Francis Ngannou, héros national !

Lundi dernier pour ceux qui vivent à Douala, ils ont sûrement vu défiler un cortège poursuivi par une foule immense, sur un trajet qui a presque fait le tour de la ville.
Il s’agissait de Francis Ngannou. Enfin, ce n’est pas lui qui était au volant mais c’est surtout lui qu’on venait nous présenter. Il a brillamment remporté le championnat du monde de MMA depuis la nuit du 28 mars 2021, mais il a fallu attendre un mois plus tard pour qu’une entreprise privée (MTN, pour ne pas la citer) organise cette « cérémonie » populaire de présentation de sa ceinture...
L’heure n’est pas à la polémique, car Francis Ngannou est aujourd’hui une fierté nationale. Il possède actuellement une notoriété et un capital-sympathie qui sont quasiment inégalables. Il est le Samuel Eto’o Fils de la boxe internationale. Il est toujours souriant, il ne s’embourbe pas dans les affaires politico-politiciennes, et surtout il est jeune, beau, fort, riche et célèbre. Que lui demander de plus ?
Francis Ngannou s’est pourtant forgé tout seul. Si l’on excepte sa famille nucléaire, car il est très reconnaissant envers sa maman qui l’a toujours soutenu durant ses moments difficiles. Celle-ci est d’ailleurs très heureuse –à juste titre– de bénéficier des fruits de ses encouragements et de son labeur. Sauf que la ville dans laquelle notre champion a grandi (Batié), la région qui l’a vu naître (Ouest), et même l’Etat du Cameroun dont il a la nationalité, n’ont jamais rien fait pour lui !
Celui qu’on veut présenter aujourd’hui comme un héros national était un simple casseur de pierres il y a encore quelques années, et ce n’est que son seul courage et sa témérité qui l’ont poussé à tenter sa chance en aventure.
L’aventure ! Ou comment aller en Occident sans papiers, sans avion et sans aucune commodité. Le désert ! Les arnaques. Les prisons. Les passeurs. Les polices des frontières. Même la boxe qu’il pratique aujourd’hui et dont nous sommes actuellement si fiers, Francis Ngannou ne l’a pas apprise au Cameroun. Il s’est formé à cette discipline pour s’en sortir en France, après avoir dormi sous les ponts et avoir mangé dans les restaurants populaires... Tsuip !
J’ai dit, pas de polémique.
Mais la récupération politique dont font montre et les gouverneurs, et les ministres camerounais, me paraît quelque peu mal placée voire cynique et désobligeante. Combien de Francis Ngannou croupissent dans nos prisons actuellement ? Combien de Samuel Eto’o Fils dorment dans les rues camerounaises ? Combien d’artistes de génie vont mourir ici sans bénéficier du moindre accompagnement gouvernemental, ni de la moindre promotion d’initiative privée ?

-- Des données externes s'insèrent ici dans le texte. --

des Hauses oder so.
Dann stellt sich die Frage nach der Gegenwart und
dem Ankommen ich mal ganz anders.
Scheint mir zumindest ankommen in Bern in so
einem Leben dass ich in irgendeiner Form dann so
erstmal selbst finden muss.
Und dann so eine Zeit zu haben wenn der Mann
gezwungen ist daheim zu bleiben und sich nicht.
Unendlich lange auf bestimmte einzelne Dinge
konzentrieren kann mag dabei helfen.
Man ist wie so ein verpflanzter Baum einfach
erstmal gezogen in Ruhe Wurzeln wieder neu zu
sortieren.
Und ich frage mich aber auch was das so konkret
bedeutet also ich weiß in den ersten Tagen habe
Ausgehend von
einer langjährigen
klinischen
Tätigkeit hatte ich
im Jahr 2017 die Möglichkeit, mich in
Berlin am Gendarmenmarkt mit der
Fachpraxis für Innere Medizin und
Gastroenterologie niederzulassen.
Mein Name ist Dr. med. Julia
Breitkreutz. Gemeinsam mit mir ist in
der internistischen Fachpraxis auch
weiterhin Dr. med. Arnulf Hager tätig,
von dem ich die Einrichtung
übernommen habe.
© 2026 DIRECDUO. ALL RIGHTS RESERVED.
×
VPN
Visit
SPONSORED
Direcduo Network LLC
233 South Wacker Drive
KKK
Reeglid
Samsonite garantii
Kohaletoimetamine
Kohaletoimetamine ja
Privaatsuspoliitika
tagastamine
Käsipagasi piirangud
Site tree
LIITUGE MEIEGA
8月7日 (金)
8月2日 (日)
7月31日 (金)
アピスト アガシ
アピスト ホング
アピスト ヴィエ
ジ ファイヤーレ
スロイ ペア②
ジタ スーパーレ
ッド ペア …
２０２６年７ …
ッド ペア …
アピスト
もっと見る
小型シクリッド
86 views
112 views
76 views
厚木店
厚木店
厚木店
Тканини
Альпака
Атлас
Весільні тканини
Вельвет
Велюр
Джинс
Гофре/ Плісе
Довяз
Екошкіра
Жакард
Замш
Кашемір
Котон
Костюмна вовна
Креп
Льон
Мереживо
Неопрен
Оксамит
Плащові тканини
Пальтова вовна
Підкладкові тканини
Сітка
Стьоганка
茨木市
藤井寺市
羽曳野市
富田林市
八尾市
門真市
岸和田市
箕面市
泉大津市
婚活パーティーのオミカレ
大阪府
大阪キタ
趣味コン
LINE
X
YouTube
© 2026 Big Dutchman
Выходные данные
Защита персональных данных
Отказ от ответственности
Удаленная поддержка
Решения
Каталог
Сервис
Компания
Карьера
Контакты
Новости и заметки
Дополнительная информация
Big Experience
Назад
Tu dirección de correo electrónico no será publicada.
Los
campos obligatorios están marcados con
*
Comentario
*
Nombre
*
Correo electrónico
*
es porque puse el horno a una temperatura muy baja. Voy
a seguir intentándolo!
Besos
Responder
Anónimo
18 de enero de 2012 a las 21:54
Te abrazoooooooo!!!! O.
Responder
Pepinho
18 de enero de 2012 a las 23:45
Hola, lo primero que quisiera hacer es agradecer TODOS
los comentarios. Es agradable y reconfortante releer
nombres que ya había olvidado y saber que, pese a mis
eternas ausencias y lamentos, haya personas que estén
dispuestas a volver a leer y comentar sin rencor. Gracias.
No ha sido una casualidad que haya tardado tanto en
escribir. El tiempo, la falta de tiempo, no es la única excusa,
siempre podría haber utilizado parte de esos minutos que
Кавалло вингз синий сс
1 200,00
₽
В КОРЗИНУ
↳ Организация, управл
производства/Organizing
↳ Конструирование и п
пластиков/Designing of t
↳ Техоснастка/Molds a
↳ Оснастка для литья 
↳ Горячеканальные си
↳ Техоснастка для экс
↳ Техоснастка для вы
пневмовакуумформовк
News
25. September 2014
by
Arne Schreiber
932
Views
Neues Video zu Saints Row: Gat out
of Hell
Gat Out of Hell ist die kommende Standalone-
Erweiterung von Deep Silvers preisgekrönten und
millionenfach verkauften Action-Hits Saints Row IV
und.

Pourquoi attend-on toujours que des gens se fabriquent tout seuls, au détriment parfois de nos railleries et de nos découragements, pour venir faire ensuite comme s’ils étaient un pur produit de notre politique d’encadrement ?
Je trouve cela injuste.
Francis Ngannou est un héros tout court. Il est camerounais de nationalité et d’origine, mais ce n’est pas du tout un boxeur camerounais. Ce n’est pas un héros camerounais. C’est un self made man comme on en voit tous les jours disparaître dans notre pays, et c’est encore bien dommage que ce soit un privé qui mette en avant ce brillantissime compatriote.
Nous avons l’art de courir derrière les gagnants, et pourtant nous oublions pitoyablement les millions de perdants que nous avons fabriqués.